[Transcribed page contents]
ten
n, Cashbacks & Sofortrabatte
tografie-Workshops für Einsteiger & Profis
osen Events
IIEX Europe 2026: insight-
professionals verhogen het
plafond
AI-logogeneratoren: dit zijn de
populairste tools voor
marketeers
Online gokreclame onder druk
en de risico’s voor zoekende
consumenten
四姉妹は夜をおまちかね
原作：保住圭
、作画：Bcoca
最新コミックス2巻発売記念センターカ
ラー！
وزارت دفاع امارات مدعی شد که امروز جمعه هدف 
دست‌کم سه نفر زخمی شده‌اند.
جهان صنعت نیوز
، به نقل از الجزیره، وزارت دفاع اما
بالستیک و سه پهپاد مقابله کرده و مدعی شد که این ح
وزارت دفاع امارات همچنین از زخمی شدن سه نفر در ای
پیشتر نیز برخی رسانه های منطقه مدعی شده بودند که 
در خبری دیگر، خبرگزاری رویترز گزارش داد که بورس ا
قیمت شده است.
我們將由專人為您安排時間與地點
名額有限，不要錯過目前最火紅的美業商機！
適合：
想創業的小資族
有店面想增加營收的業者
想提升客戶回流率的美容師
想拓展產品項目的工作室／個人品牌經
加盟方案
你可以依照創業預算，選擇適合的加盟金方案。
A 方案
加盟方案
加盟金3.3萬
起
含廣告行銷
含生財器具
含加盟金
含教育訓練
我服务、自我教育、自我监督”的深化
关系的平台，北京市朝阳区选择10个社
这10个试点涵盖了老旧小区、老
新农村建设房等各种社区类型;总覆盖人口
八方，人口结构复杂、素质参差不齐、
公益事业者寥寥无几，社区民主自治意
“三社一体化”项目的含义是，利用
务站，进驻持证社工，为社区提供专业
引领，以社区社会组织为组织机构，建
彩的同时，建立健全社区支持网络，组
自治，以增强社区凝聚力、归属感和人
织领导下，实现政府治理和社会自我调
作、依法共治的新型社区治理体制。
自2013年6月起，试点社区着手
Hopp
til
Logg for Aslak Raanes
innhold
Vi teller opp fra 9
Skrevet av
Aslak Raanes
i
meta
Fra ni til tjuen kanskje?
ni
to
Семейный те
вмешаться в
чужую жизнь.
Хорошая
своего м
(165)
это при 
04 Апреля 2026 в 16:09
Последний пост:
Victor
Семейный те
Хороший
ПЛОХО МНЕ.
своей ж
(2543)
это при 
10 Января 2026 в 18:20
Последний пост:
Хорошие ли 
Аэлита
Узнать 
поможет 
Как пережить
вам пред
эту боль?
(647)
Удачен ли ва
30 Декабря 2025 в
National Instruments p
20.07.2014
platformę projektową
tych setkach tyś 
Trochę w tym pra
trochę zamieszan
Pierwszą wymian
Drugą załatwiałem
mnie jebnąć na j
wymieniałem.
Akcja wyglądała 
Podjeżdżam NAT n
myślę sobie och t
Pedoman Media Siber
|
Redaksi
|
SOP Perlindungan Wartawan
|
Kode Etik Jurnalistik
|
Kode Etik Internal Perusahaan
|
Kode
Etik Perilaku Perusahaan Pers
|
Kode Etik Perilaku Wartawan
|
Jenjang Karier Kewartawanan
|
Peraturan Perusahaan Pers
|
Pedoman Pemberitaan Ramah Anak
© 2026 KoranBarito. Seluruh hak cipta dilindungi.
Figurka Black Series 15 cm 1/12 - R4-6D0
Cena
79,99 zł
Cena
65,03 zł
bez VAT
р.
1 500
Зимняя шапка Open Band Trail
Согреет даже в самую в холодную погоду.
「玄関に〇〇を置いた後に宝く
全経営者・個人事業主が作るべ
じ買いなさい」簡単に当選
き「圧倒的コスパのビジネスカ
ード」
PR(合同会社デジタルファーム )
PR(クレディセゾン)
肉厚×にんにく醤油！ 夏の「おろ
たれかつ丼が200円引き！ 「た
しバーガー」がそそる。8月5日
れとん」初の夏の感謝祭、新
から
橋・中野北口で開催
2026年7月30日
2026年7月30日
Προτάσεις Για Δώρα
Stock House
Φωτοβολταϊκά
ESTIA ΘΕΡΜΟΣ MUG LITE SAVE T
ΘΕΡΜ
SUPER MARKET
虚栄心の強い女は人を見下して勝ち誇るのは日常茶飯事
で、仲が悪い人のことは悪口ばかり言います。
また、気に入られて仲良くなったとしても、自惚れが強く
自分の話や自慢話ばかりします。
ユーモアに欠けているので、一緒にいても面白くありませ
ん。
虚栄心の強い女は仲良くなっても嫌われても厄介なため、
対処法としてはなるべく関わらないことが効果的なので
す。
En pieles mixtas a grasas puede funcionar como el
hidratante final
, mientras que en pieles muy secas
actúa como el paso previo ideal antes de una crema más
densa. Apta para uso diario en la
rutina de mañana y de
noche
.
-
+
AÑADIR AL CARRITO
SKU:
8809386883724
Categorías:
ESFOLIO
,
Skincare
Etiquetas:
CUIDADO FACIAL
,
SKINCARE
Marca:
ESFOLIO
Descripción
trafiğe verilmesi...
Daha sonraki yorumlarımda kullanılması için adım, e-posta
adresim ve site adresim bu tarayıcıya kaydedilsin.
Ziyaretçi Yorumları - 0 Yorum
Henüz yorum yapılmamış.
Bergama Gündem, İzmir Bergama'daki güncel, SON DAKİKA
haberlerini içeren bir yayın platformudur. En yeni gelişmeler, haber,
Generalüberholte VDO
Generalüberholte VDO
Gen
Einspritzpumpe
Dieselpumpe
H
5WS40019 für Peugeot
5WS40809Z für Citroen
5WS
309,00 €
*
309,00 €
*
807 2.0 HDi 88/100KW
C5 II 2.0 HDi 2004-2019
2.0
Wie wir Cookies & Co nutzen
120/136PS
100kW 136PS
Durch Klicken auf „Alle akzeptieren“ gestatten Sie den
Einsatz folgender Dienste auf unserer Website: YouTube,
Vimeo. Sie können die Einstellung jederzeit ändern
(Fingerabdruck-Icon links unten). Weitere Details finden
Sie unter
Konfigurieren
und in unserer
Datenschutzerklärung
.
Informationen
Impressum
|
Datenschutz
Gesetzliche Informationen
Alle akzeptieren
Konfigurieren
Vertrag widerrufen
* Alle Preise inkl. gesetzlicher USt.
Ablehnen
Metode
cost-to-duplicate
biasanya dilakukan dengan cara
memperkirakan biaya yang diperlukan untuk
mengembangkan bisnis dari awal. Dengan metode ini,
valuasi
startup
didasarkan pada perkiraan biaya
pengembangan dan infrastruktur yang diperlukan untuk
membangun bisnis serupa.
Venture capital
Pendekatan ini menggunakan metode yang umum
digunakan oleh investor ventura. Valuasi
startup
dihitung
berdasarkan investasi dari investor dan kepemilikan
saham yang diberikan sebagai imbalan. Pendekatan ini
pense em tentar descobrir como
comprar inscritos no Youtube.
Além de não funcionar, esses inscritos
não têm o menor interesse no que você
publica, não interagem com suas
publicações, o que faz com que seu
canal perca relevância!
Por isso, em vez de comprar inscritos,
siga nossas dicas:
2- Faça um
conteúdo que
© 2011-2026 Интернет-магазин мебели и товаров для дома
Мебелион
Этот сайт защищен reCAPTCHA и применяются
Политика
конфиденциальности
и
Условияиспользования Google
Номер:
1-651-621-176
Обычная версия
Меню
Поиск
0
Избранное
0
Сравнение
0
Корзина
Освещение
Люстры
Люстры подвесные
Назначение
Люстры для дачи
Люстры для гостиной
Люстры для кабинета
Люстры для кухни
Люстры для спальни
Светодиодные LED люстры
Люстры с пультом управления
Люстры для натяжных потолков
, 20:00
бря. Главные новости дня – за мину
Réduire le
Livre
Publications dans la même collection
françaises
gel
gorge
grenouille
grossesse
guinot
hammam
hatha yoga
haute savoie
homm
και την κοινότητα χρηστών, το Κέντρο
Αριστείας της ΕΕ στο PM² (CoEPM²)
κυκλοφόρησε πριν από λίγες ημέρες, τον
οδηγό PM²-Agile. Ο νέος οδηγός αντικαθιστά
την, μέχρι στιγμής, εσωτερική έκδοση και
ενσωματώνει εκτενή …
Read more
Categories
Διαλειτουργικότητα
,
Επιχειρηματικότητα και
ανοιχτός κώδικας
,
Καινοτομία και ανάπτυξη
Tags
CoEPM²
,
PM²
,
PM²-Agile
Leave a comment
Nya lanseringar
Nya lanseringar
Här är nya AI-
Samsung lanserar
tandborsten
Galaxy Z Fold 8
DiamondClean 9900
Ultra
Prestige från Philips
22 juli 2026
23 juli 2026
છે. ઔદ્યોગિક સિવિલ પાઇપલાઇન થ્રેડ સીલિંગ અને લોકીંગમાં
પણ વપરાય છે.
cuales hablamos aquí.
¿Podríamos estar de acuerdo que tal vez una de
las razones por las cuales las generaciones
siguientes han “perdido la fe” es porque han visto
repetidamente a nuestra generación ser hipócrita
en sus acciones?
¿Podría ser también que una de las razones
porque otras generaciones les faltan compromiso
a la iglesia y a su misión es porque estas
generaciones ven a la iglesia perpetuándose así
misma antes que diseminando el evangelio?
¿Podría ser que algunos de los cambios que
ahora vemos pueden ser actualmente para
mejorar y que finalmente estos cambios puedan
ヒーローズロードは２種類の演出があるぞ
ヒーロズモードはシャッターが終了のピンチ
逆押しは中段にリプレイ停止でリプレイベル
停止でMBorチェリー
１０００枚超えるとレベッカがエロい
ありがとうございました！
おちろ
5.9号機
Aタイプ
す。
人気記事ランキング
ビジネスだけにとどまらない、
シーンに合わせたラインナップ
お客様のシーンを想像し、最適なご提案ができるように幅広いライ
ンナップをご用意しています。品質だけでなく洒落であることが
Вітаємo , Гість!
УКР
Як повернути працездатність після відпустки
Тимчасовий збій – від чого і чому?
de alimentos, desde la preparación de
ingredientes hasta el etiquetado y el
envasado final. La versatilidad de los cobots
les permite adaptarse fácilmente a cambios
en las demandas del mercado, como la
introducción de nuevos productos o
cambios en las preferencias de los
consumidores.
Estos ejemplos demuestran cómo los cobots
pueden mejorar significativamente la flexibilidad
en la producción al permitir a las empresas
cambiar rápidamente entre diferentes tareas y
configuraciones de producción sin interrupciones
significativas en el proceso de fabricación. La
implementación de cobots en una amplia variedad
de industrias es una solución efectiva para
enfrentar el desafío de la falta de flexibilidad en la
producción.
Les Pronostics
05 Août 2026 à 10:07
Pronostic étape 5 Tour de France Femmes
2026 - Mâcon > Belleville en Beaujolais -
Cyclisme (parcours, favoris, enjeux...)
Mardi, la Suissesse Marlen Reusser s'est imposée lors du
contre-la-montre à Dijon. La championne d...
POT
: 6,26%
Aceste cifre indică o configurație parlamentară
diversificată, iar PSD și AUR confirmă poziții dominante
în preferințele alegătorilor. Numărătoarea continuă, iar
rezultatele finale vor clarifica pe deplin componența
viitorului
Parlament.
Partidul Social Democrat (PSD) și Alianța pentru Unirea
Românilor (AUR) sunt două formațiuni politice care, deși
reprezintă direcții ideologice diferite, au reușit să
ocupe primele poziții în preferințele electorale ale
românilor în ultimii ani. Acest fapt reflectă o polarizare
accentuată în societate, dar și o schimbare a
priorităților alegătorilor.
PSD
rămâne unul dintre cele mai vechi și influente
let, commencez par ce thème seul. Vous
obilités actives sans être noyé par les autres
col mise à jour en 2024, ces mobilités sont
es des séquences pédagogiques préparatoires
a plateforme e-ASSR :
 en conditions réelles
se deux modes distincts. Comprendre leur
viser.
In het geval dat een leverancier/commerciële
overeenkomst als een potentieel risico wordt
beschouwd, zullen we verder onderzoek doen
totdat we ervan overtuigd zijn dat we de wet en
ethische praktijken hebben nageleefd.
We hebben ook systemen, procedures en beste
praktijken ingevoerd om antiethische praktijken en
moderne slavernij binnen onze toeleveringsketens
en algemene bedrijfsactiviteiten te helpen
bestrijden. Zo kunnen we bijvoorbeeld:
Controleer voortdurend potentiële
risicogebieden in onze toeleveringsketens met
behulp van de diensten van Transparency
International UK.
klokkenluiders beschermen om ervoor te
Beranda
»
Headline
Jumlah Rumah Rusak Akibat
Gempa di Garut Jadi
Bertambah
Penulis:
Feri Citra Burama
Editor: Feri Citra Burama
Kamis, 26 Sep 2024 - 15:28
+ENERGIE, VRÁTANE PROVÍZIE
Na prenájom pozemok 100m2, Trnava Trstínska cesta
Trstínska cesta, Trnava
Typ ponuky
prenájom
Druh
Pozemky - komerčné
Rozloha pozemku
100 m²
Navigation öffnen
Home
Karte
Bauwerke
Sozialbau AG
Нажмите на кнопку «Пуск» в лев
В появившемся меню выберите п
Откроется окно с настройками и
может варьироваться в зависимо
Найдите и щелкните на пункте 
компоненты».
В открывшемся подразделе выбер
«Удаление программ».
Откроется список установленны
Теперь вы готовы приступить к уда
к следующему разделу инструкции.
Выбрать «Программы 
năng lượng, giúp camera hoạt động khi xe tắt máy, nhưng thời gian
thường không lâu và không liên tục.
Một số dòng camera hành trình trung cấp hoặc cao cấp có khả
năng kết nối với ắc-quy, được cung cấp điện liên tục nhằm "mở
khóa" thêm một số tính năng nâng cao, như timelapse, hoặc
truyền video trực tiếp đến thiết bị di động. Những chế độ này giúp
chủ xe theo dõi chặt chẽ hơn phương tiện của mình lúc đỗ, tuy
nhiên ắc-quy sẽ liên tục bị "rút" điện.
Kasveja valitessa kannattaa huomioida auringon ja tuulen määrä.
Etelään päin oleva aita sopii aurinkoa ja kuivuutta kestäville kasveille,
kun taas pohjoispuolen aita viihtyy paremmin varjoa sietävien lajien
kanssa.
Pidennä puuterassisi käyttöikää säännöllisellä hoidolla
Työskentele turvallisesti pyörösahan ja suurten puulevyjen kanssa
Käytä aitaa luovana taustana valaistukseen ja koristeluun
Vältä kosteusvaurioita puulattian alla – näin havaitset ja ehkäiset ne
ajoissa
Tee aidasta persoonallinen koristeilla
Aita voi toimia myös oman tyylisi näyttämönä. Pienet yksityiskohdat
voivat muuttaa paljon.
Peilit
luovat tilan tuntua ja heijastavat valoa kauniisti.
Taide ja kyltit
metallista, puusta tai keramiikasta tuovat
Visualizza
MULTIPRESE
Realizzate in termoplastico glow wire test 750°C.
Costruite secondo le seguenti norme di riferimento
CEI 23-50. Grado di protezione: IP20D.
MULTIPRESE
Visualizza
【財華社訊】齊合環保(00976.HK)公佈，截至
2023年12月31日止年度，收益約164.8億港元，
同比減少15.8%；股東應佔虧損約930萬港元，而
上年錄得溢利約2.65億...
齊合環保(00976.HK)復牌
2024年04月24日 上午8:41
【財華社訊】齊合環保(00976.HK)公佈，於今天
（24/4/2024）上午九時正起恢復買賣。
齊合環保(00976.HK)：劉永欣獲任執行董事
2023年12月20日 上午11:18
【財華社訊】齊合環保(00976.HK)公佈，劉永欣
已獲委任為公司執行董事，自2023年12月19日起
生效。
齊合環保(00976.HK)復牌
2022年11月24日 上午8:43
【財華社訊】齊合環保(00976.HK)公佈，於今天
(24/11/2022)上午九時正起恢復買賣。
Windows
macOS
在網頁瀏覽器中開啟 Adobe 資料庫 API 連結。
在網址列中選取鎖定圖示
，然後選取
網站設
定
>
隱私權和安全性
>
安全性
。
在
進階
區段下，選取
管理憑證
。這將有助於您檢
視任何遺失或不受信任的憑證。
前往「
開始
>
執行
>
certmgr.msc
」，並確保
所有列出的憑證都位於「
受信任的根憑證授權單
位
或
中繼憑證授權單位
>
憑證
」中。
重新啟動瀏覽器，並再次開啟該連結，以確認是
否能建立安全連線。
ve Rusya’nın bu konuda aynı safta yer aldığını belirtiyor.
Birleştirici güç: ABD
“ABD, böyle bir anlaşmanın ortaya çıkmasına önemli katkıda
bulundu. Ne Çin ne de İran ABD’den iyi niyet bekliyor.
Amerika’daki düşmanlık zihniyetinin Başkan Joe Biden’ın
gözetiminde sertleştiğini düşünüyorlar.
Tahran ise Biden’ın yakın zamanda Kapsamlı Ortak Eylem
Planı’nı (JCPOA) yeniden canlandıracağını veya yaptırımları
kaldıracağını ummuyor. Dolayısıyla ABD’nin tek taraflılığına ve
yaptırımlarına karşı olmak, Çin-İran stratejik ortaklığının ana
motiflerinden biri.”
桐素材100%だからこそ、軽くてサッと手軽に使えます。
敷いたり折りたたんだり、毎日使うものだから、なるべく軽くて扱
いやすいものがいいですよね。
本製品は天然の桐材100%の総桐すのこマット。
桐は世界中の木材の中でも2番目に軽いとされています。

TASK OBJECTIVE
Reproduce the records character for character, from the first line through the line that contains "tych setkach tyś", including both ends.

WORKED SOLUTION
ten
n, Cashbacks & Sofortrabatte
tografie-Workshops für Einsteiger & Profis
osen Events
IIEX Europe 2026: insight-
professionals verhogen het
plafond
AI-logogeneratoren: dit zijn de
populairste tools voor
marketeers
Online gokreclame onder druk
en de risico’s voor zoekende
consumenten
四姉妹は夜をおまちかね
原作：保住圭
、作画：Bcoca
最新コミックス2巻発売記念センターカ
ラー！
وزارت دفاع امارات مدعی شد که امروز جمعه هدف 
دست‌کم سه نفر زخمی شده‌اند.
جهان صنعت نیوز
، به نقل از الجزیره، وزارت دفاع اما
بالستیک و سه پهپاد مقابله کرده و مدعی شد که این ح
وزارت دفاع امارات همچنین از زخمی شدن سه نفر در ای
پیشتر نیز برخی رسانه های منطقه مدعی شده بودند که 
در خبری دیگر، خبرگزاری رویترز گزارش داد که بورس ا
قیمت شده است.
我們將由專人為您安排時間與地點
名額有限，不要錯過目前最火紅的美業商機！
適合：
想創業的小資族
有店面想增加營收的業者
想提升客戶回流率的美容師
想拓展產品項目的工作室／個人品牌經
加盟方案
你可以依照創業預算，選擇適合的加盟金方案。
A 方案
加盟方案
加盟金3.3萬
起
含廣告行銷
含生財器具
含加盟金
含教育訓練
我服务、自我教育、自我监督”的深化
关系的平台，北京市朝阳区选择10个社
这10个试点涵盖了老旧小区、老
新农村建设房等各种社区类型;总覆盖人口
八方，人口结构复杂、素质参差不齐、
公益事业者寥寥无几，社区民主自治意
“三社一体化”项目的含义是，利用
务站，进驻持证社工，为社区提供专业
引领，以社区社会组织为组织机构，建
彩的同时，建立健全社区支持网络，组
自治，以增强社区凝聚力、归属感和人
织领导下，实现政府治理和社会自我调
作、依法共治的新型社区治理体制。
自2013年6月起，试点社区着手
Hopp
til
Logg for Aslak Raanes
innhold
Vi teller opp fra 9
Skrevet av
Aslak Raanes
i
meta
Fra ni til tjuen kanskje?
ni
to
Семейный те
вмешаться в
чужую жизнь.
Хорошая
своего м
(165)
это при 
04 Апреля 2026 в 16:09
Последний пост:
Victor
Семейный те
Хороший
ПЛОХО МНЕ.
своей ж
(2543)
это при 
10 Января 2026 в 18:20
Последний пост:
Хорошие ли 
Аэлита
Узнать 
поможет 
Как пережить
вам пред
эту боль?
(647)
Удачен ли ва
30 Декабря 2025 в
National Instruments p
20.07.2014
platformę projektową
tych setkach tyś 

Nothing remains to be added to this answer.